Places to Meet Other Gay Men to Date

An Overview of the Hot Spots, With Some Pros and Cons

If you're looking to get into the dating scene but are having trouble meeting guys, it's possible that you're looking for love in all the right places. Here's a quick overview of some of the likely places to look, with some quick comments about the pros and cons of each. Future articles will explore each approach in more details.

Bars and nightclubs. Conventional wisdom suggests that it's hard to find true love in a bar. The truth is that it doesn't need to be harder than anywhere else, provided that you take the right approach, and that you're personally comfortable there. Bars do tend to be image-focused, so it helps to look and dress for that bar's particular scene. The guys you meet will likely first meet you based on appearances - which may seem shallow, but it's just a starting point. But if you're quiet and shy, going alone is deadly. Always go with friends unless you have the right ongoing personality to meet new people easily.

Activities and groups. The flip side to the common wisdom is that the best way to meet a guy is join a gay group involved in an activity that interests you. There's some wisdom here, but it's limited. If you meet a guy you find attractive in a gay skiing group, for example, you'll know that you both like to ski, but relationships are based on a lot more than a single common interest. It's a starting point, no worse than any other, but also no better. But these sorts of activities do have one advantage: they often allow you to interact more casually with others in a low-stress manner that gives you a better chance to assess compatibility than other venues.

Personal ads. Placing or responding to a personal ad is a great way to meet new men. One advantage: you get a clearer sense of the other guy's interests and goals than other venues. Newspaper ads can and have been successful for many guys, but suffer from greater space limitations than online ads. Stick to the Internet if you can.

Parties and events. Parties thrown by your friends can be an excellent way to meet new guys. It can give you an easier chance to mingle than in a bar, particularly if you're shy. You'll both probably know others at the party, like the host, which gives you a chance to learn a little more about the other guy (and a way to get his number if you failed to get it before he left). But take these events casually; if you're too aggressive about seeking to find a potential match, you'll project an aura of desperation that can be a real turn-off.

Getting set up by friends. Similar to parties and events thrown by friends, but more direct. If your friends know that you're ready to get into the dating pool, they can keep their eyes out for potential matches and introduce you to their other single friends. Hate being set up by friends? Don't be so proud, but be sure to keep it casual with low expectations, at least at first. And above all, don't get mad at your friends if their tastes differ from yours, or a connection they think is right ends up not working out.

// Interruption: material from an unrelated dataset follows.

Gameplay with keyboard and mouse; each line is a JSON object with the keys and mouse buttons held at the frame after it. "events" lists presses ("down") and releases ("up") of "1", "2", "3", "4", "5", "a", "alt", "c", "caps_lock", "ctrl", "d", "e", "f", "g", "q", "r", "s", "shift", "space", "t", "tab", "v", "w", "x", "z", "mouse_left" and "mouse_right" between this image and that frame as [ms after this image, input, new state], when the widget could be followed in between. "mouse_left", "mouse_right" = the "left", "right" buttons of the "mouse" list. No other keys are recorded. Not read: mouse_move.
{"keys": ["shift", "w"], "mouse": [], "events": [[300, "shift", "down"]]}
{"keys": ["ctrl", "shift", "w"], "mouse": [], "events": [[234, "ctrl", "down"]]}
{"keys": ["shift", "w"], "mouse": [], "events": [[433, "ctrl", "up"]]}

Gay men can be anywhere. In your daily life, be receptive to finding a surprising connection anywhere you go. A chance encounter anywhere can lead to a conversation, coffee, and date, and then...?

Anywhere, not everywhere. Just because you can meet gay men anywhere doesn't mean you should aggressively pounce on every gay man you meet. Look for hints that he might also be interested and available. But for God's sake, be casual and natural about it! Constant leering and aggressive flirting can be a big turn-off and can reek of desperation.